**Brief**
Below are the lines to check; count those holding the string "images" and give only the number.

[Stored dataset items]
*** Begin section ***

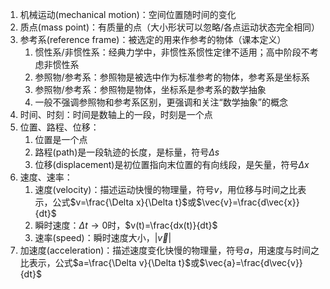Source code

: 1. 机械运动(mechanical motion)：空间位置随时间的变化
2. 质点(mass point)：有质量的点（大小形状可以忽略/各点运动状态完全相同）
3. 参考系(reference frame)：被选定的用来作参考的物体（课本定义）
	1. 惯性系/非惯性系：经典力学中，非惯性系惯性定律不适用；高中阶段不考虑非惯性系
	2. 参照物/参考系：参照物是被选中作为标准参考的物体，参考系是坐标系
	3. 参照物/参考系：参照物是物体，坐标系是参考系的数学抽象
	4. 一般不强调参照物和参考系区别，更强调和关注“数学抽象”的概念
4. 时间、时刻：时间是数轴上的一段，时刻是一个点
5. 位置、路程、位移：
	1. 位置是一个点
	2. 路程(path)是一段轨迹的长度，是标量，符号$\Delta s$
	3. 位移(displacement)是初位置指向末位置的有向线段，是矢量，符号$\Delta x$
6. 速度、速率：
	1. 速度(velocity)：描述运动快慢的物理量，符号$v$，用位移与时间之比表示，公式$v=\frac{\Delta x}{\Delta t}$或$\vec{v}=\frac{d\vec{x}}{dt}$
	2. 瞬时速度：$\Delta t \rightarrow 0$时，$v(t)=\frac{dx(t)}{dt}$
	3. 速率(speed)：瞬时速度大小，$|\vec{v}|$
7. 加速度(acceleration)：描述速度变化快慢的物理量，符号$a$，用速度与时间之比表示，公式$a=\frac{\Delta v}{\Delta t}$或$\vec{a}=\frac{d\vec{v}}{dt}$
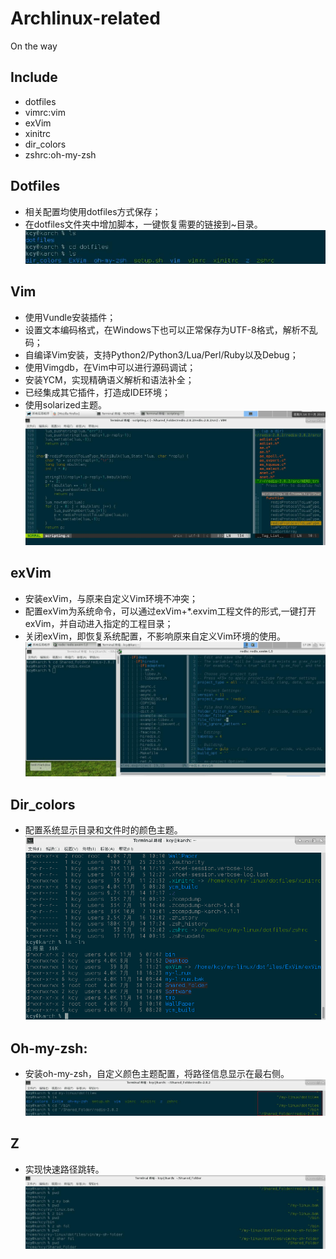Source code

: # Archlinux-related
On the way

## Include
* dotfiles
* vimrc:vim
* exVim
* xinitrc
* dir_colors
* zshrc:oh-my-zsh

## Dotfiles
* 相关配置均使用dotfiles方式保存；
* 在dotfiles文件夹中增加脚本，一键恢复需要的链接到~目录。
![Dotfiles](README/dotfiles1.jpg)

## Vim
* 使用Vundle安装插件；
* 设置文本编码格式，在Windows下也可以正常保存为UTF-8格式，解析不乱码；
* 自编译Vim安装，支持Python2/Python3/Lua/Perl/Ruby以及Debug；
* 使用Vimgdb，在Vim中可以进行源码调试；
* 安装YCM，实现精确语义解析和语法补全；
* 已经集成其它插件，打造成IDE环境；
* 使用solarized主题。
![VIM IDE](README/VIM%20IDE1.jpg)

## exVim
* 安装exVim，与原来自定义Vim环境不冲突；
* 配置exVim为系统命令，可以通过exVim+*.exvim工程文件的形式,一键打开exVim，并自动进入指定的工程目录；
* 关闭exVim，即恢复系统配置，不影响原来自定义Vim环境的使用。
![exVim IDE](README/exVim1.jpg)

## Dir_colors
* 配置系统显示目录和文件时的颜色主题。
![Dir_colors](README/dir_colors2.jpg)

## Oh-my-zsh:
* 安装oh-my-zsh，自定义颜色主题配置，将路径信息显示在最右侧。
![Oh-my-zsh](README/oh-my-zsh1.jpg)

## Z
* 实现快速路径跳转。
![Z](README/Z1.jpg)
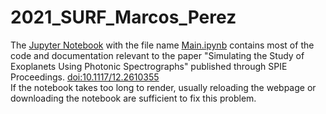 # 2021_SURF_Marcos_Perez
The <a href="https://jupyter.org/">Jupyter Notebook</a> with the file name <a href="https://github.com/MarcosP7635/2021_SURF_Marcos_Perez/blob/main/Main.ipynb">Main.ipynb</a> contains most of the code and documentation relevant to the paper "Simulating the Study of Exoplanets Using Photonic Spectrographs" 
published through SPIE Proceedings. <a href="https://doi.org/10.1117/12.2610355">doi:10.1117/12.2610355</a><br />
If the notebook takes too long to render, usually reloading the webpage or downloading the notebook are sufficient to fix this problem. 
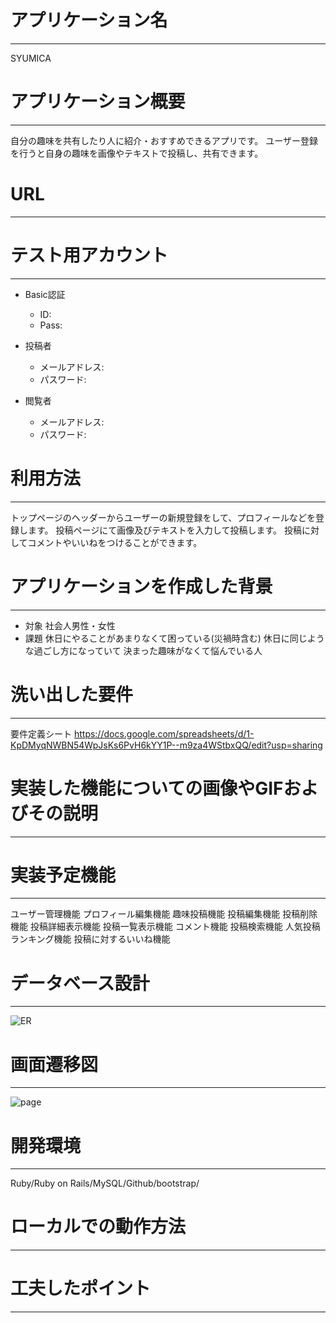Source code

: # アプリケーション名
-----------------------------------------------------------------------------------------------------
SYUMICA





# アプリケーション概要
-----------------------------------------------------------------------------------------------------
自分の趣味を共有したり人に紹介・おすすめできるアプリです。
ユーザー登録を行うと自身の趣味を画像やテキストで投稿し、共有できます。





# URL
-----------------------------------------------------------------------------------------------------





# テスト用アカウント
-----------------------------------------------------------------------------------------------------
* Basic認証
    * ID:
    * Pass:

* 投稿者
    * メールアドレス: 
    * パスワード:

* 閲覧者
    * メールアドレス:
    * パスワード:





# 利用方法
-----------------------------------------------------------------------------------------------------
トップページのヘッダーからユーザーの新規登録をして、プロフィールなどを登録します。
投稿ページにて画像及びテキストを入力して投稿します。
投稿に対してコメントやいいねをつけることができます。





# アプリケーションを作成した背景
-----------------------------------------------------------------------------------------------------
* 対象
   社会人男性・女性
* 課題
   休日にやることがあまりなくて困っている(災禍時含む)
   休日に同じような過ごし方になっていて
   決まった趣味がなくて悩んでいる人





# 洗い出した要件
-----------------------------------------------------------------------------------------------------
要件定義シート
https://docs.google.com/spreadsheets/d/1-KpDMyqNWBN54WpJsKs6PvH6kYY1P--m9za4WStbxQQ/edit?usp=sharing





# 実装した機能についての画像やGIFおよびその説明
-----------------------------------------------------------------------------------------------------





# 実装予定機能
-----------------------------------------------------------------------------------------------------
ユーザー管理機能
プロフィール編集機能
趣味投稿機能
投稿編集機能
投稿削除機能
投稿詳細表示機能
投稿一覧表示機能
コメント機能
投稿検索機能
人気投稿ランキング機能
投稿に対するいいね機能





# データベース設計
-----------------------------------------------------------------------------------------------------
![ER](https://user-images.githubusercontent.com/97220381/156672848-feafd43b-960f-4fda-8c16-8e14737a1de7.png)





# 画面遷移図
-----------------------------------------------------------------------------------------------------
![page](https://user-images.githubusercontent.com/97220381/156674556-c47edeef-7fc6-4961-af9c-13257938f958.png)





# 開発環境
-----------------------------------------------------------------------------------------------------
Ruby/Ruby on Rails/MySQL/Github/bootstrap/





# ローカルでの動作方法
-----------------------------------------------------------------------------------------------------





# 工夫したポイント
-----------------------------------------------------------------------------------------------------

*** End section ***

**Your response**
2